Stored data entries

____________________

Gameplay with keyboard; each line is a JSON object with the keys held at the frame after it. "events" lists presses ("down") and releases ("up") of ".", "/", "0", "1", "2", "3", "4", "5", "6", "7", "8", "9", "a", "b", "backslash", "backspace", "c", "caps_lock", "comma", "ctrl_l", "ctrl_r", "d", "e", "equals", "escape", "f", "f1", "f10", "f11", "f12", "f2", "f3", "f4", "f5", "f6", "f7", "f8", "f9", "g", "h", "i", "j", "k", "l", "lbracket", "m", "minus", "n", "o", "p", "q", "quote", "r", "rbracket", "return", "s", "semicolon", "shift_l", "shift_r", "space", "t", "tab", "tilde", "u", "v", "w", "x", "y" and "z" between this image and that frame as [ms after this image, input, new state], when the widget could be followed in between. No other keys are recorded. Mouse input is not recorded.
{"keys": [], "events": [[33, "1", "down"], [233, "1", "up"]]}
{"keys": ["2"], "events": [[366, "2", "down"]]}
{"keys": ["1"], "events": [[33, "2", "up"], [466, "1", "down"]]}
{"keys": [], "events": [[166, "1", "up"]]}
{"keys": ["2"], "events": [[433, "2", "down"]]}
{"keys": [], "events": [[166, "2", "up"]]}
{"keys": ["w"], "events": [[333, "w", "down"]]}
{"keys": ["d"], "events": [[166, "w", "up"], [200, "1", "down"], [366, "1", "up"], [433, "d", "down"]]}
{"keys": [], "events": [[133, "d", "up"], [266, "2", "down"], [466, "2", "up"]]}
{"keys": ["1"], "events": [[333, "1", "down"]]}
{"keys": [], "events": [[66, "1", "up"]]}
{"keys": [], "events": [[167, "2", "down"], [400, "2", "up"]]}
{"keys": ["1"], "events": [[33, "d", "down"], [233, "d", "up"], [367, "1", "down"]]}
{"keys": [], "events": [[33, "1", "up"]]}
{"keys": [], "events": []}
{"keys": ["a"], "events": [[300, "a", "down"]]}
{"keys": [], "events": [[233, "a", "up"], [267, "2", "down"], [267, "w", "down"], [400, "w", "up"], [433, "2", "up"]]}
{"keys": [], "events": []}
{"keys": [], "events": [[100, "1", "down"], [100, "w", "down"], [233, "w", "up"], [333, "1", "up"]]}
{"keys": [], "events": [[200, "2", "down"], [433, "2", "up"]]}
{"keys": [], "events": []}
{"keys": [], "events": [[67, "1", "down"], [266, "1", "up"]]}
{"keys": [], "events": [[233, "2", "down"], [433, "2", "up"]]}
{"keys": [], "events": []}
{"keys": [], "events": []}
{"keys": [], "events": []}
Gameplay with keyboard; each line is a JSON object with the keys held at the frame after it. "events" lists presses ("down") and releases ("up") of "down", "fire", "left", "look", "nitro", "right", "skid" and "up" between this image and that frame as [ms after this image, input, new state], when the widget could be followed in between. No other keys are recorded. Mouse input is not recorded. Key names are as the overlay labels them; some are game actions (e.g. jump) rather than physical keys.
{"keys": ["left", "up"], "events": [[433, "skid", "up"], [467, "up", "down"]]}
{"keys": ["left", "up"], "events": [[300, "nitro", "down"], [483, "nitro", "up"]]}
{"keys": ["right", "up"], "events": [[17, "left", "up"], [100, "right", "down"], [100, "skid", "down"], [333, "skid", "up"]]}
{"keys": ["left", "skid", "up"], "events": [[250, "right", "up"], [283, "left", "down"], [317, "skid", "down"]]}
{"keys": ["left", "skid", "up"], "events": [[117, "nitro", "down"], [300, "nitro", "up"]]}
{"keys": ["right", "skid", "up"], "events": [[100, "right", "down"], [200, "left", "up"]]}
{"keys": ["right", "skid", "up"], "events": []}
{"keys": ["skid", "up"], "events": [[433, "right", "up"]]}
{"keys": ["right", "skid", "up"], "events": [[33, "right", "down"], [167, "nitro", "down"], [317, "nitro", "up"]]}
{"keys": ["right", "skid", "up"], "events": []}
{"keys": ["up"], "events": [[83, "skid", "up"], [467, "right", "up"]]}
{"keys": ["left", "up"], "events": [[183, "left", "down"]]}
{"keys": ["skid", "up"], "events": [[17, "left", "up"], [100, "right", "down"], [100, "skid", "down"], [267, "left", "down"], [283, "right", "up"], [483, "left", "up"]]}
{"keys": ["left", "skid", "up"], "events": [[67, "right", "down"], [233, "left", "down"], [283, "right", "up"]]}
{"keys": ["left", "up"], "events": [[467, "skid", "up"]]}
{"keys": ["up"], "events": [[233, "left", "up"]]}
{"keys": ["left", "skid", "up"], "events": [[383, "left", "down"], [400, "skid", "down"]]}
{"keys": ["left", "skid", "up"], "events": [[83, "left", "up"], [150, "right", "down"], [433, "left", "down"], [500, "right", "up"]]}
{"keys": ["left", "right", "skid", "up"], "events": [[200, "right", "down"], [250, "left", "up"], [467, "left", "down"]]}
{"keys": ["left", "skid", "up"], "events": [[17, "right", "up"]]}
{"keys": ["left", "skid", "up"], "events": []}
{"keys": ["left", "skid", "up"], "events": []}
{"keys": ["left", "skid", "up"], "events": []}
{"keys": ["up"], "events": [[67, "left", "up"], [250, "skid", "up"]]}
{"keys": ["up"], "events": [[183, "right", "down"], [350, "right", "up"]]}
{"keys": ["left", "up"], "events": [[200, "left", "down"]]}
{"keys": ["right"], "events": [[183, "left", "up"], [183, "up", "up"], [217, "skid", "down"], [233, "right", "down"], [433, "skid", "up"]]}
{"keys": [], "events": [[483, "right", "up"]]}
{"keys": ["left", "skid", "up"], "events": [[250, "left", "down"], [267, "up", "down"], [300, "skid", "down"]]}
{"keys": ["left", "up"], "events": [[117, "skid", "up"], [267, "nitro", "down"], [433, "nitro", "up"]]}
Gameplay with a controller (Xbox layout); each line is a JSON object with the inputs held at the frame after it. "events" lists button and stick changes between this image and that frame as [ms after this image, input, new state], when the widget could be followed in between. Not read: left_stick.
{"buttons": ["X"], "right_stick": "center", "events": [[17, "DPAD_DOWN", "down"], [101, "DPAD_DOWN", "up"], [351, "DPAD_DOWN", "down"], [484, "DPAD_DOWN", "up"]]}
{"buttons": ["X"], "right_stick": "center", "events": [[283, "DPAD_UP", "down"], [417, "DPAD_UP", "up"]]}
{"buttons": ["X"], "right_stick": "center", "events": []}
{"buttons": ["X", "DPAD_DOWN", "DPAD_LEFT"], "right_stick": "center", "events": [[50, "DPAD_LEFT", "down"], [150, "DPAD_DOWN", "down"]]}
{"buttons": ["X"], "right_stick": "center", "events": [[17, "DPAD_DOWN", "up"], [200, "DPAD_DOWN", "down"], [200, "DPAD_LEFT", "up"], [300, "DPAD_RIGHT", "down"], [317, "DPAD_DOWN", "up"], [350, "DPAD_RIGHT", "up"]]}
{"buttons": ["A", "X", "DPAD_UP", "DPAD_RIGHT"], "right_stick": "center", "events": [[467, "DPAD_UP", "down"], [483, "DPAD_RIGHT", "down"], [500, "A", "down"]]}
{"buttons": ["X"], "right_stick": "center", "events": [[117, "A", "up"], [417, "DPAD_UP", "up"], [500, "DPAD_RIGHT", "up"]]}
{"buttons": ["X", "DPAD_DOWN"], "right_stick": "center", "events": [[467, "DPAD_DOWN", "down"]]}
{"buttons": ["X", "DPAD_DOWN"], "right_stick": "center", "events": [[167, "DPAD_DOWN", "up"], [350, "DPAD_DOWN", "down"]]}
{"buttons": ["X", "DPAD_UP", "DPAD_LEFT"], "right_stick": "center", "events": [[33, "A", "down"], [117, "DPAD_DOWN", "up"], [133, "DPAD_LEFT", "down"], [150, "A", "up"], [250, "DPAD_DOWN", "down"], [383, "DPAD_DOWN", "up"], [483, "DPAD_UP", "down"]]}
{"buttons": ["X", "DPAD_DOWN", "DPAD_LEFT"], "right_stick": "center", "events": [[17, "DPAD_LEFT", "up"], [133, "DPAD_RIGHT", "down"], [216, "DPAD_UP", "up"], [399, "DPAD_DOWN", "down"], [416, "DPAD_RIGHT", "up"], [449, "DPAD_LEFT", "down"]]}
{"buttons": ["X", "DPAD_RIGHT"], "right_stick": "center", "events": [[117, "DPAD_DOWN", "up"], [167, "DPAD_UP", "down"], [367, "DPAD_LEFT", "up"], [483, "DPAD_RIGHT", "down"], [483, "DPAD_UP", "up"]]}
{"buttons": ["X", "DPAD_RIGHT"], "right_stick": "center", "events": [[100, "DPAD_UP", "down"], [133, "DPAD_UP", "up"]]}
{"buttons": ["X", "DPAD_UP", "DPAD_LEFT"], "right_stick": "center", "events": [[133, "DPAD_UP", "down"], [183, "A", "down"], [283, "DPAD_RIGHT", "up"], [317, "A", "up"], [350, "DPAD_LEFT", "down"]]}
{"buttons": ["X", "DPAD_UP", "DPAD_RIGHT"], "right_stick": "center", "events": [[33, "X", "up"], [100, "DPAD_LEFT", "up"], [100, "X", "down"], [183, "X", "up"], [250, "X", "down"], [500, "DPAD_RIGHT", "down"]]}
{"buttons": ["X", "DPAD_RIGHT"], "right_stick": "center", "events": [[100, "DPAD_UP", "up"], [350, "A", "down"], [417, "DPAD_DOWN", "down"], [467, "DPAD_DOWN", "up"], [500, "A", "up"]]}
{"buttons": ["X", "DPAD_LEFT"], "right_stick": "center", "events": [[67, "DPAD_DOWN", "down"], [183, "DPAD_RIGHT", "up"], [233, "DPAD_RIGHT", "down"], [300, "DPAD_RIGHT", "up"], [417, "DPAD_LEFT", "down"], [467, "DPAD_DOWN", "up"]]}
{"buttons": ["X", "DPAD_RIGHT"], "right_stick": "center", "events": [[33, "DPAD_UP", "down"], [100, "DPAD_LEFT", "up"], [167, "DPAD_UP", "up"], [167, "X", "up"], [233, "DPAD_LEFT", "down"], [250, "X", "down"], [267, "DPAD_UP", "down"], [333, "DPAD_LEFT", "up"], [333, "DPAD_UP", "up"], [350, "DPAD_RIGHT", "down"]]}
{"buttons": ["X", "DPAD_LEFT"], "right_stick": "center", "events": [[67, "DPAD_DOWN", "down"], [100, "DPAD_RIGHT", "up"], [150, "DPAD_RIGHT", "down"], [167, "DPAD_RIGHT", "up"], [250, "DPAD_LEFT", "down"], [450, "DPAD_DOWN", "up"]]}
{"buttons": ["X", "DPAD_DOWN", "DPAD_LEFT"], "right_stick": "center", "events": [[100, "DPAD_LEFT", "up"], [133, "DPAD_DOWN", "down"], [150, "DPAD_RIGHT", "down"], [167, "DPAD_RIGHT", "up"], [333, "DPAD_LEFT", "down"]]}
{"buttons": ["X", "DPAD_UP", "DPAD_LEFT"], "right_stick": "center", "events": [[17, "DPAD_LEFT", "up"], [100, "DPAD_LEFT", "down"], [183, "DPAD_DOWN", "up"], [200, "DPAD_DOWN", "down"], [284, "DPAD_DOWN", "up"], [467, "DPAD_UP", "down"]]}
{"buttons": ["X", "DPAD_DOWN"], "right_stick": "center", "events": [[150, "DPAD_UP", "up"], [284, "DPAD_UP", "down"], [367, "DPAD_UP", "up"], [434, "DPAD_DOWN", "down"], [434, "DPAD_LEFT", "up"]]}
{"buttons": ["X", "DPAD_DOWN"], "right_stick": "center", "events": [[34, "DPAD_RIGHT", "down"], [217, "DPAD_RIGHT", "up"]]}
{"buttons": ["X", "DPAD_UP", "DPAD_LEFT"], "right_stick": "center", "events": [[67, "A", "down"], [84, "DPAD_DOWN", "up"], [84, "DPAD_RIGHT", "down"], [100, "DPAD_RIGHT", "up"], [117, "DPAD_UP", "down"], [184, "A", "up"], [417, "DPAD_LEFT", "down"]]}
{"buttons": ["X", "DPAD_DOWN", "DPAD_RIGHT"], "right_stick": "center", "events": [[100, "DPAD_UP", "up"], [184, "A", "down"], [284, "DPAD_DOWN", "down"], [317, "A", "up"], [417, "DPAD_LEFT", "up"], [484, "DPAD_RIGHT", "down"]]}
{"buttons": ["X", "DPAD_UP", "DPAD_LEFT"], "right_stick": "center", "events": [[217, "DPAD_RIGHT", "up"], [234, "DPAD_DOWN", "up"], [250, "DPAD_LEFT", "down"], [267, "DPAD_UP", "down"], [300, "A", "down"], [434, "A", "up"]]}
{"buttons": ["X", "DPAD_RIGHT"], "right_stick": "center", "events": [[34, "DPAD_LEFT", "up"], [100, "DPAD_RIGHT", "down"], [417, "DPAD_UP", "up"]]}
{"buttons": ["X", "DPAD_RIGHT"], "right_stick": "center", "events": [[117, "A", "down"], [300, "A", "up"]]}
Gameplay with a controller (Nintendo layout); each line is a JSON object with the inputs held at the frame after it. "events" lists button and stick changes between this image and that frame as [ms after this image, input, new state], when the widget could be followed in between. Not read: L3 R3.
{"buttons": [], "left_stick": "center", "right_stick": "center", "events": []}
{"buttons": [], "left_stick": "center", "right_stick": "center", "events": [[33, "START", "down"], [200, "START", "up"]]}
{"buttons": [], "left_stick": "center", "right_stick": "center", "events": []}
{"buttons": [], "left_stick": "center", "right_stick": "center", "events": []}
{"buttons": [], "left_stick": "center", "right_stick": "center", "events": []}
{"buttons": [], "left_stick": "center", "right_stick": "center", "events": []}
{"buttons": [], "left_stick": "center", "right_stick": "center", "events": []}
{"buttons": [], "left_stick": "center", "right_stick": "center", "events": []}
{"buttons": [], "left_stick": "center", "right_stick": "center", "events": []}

____________________

■ To do: The answer must consist of every line above that holds the string "layout", copied exactly.

■ Solution:
Gameplay with a controller (Xbox layout); each line is a JSON object with the inputs held at the frame after it. "events" lists button and stick changes between this image and that frame as [ms after this image, input, new state], when the widget could be followed in between. Not read: left_stick.
Gameplay with a controller (Nintendo layout); each line is a JSON object with the inputs held at the frame after it. "events" lists button and stick changes between this image and that frame as [ms after this image, input, new state], when the widget could be followed in between. Not read: L3 R3.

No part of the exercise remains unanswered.